___ AVAILABLE DATA ___

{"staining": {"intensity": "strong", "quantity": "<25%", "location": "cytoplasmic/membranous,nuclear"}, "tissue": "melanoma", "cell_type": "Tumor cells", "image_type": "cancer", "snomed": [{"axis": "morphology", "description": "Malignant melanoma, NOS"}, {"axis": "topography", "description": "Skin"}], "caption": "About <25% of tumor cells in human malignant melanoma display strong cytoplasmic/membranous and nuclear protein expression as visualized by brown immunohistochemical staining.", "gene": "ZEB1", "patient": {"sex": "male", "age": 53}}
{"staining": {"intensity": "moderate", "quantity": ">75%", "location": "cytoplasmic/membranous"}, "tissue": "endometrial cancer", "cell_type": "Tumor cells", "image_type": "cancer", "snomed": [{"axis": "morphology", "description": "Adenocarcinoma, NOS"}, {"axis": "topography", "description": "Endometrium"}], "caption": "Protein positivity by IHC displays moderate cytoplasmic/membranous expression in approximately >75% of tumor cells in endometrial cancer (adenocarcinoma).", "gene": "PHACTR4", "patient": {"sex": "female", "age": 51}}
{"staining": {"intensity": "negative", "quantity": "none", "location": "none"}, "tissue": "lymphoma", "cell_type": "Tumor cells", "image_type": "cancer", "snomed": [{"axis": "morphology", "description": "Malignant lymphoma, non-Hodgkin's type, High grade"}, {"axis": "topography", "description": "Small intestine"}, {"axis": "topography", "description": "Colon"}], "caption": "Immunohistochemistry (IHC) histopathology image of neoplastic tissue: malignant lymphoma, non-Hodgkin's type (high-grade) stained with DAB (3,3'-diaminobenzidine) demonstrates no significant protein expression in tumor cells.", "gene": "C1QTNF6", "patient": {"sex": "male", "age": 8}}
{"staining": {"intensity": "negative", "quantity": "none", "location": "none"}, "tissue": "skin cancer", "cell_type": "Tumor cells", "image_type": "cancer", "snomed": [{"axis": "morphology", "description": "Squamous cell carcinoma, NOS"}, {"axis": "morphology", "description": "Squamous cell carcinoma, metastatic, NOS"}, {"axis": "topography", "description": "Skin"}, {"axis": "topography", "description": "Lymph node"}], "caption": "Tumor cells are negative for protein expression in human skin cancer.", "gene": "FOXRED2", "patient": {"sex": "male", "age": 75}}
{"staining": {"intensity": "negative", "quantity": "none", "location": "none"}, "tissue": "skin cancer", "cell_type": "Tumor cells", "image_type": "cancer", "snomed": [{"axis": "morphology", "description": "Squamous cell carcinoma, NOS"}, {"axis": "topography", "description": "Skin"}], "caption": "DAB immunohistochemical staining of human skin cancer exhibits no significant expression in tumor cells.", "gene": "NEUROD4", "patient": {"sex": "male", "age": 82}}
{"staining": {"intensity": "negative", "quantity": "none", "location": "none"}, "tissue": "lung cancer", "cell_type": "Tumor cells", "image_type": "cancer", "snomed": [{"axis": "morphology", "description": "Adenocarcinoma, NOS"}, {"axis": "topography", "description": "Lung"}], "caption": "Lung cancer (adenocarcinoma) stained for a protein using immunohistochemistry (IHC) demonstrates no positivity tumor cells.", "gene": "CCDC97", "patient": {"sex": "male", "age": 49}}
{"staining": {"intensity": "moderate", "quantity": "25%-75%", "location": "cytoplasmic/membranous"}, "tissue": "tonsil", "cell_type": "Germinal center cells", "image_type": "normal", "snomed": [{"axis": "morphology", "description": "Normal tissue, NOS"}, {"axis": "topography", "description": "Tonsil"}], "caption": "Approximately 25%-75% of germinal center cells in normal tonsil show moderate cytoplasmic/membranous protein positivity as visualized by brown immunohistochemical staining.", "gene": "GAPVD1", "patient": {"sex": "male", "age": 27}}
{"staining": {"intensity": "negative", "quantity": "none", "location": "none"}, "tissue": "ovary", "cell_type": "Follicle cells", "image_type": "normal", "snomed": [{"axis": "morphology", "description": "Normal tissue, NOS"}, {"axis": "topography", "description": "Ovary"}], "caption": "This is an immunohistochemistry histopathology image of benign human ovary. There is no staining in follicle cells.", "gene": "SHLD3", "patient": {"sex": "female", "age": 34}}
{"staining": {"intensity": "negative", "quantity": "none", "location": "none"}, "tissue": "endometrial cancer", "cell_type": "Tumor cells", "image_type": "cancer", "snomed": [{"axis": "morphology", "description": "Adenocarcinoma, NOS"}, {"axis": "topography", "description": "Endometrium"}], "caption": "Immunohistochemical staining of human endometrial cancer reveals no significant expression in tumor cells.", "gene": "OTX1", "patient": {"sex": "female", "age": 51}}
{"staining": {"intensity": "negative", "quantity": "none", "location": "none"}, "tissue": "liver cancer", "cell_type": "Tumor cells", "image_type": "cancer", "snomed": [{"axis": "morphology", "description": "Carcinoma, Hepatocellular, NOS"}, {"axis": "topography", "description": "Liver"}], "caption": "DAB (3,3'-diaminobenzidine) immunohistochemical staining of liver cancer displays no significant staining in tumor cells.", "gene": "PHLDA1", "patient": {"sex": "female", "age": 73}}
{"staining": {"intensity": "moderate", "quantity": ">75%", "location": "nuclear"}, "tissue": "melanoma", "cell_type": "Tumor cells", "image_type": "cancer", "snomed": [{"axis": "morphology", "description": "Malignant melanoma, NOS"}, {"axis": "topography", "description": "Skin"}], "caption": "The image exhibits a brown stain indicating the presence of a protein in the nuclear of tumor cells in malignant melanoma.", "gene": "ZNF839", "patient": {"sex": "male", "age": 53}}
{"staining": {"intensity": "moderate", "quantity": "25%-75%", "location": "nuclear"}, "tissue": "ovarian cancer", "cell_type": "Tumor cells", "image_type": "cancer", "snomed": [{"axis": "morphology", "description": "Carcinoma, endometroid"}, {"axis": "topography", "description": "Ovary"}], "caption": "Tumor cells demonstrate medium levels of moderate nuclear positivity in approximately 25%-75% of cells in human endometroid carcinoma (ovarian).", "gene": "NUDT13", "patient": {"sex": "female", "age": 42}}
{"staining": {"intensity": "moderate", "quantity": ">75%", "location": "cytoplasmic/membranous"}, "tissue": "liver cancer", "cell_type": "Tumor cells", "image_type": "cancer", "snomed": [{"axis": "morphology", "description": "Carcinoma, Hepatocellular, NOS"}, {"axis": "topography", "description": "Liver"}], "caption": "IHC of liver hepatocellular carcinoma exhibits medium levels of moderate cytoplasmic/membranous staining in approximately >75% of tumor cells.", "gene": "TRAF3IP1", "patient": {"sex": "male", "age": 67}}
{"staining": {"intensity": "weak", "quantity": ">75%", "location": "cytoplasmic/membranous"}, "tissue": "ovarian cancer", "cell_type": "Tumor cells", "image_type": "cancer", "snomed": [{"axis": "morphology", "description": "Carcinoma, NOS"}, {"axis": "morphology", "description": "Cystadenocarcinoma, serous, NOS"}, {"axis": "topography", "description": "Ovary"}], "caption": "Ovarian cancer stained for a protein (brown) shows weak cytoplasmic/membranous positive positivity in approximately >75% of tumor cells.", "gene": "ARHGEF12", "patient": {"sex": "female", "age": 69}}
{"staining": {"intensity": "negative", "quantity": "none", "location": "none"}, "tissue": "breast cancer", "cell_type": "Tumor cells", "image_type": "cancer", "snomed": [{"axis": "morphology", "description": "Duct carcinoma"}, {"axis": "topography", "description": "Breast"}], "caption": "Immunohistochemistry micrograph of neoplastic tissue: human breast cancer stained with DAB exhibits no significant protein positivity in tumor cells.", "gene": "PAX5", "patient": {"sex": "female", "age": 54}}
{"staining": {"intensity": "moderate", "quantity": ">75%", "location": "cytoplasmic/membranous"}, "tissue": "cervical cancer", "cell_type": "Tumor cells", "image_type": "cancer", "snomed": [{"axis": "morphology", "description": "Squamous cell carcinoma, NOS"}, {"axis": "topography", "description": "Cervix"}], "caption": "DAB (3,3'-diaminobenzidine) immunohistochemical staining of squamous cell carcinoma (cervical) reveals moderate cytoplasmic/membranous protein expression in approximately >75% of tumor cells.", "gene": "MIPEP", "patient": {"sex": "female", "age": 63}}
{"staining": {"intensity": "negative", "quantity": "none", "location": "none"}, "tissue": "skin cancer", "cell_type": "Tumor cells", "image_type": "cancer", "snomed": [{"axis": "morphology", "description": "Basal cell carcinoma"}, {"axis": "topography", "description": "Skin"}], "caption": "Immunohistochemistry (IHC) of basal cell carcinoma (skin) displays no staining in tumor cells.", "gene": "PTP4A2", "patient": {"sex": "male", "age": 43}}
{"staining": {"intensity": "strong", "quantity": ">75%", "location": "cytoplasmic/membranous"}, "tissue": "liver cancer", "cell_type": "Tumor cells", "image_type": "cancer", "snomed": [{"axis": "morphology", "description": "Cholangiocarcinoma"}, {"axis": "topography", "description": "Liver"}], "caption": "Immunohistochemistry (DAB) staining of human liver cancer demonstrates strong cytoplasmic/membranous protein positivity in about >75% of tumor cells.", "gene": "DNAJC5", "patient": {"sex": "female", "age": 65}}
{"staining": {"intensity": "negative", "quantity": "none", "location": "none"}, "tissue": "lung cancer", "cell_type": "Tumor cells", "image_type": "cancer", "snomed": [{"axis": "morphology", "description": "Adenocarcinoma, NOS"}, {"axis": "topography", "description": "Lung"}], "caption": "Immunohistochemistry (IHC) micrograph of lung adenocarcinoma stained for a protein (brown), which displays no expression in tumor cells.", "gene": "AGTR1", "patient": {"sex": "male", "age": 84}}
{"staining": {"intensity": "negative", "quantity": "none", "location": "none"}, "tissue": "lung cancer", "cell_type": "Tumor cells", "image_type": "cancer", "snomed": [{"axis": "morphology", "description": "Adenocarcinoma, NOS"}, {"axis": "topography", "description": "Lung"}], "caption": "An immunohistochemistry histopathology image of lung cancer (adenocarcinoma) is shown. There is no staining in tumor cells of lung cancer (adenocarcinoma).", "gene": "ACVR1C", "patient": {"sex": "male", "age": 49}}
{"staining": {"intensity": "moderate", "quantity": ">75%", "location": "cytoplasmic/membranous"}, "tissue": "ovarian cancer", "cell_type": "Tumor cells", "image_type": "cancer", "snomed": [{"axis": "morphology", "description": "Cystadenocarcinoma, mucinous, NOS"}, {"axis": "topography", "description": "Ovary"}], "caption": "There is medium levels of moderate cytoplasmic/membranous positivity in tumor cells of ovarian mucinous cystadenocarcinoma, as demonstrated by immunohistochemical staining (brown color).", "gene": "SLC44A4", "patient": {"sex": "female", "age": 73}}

___

TO DO
In the records above, which lines hold the string "liver"? Copy each one.

SOLUTION TO THE PROBLEM
{"staining": {"intensity": "negative", "quantity": "none", "location": "none"}, "tissue": "liver cancer", "cell_type": "Tumor cells", "image_type": "cancer", "snomed": [{"axis": "morphology", "description": "Carcinoma, Hepatocellular, NOS"}, {"axis": "topography", "description": "Liver"}], "caption": "DAB (3,3'-diaminobenzidine) immunohistochemical staining of liver cancer displays no significant staining in tumor cells.", "gene": "PHLDA1", "patient": {"sex": "female", "age": 73}}
{"staining": {"intensity": "moderate", "quantity": ">75%", "location": "cytoplasmic/membranous"}, "tissue": "liver cancer", "cell_type": "Tumor cells", "image_type": "cancer", "snomed": [{"axis": "morphology", "description": "Carcinoma, Hepatocellular, NOS"}, {"axis": "topography", "description": "Liver"}], "caption": "IHC of liver hepatocellular carcinoma exhibits medium levels of moderate cytoplasmic/membranous staining in approximately >75% of tumor cells.", "gene": "TRAF3IP1", "patient": {"sex": "male", "age": 67}}
{"staining": {"intensity": "strong", "quantity": ">75%", "location": "cytoplasmic/membranous"}, "tissue": "liver cancer", "cell_type": "Tumor cells", "image_type": "cancer", "snomed": [{"axis": "morphology", "description": "Cholangiocarcinoma"}, {"axis": "topography", "description": "Liver"}], "caption": "Immunohistochemistry (DAB) staining of human liver cancer demonstrates strong cytoplasmic/membranous protein positivity in about >75% of tumor cells.", "gene": "DNAJC5", "patient": {"sex": "female", "age": 65}}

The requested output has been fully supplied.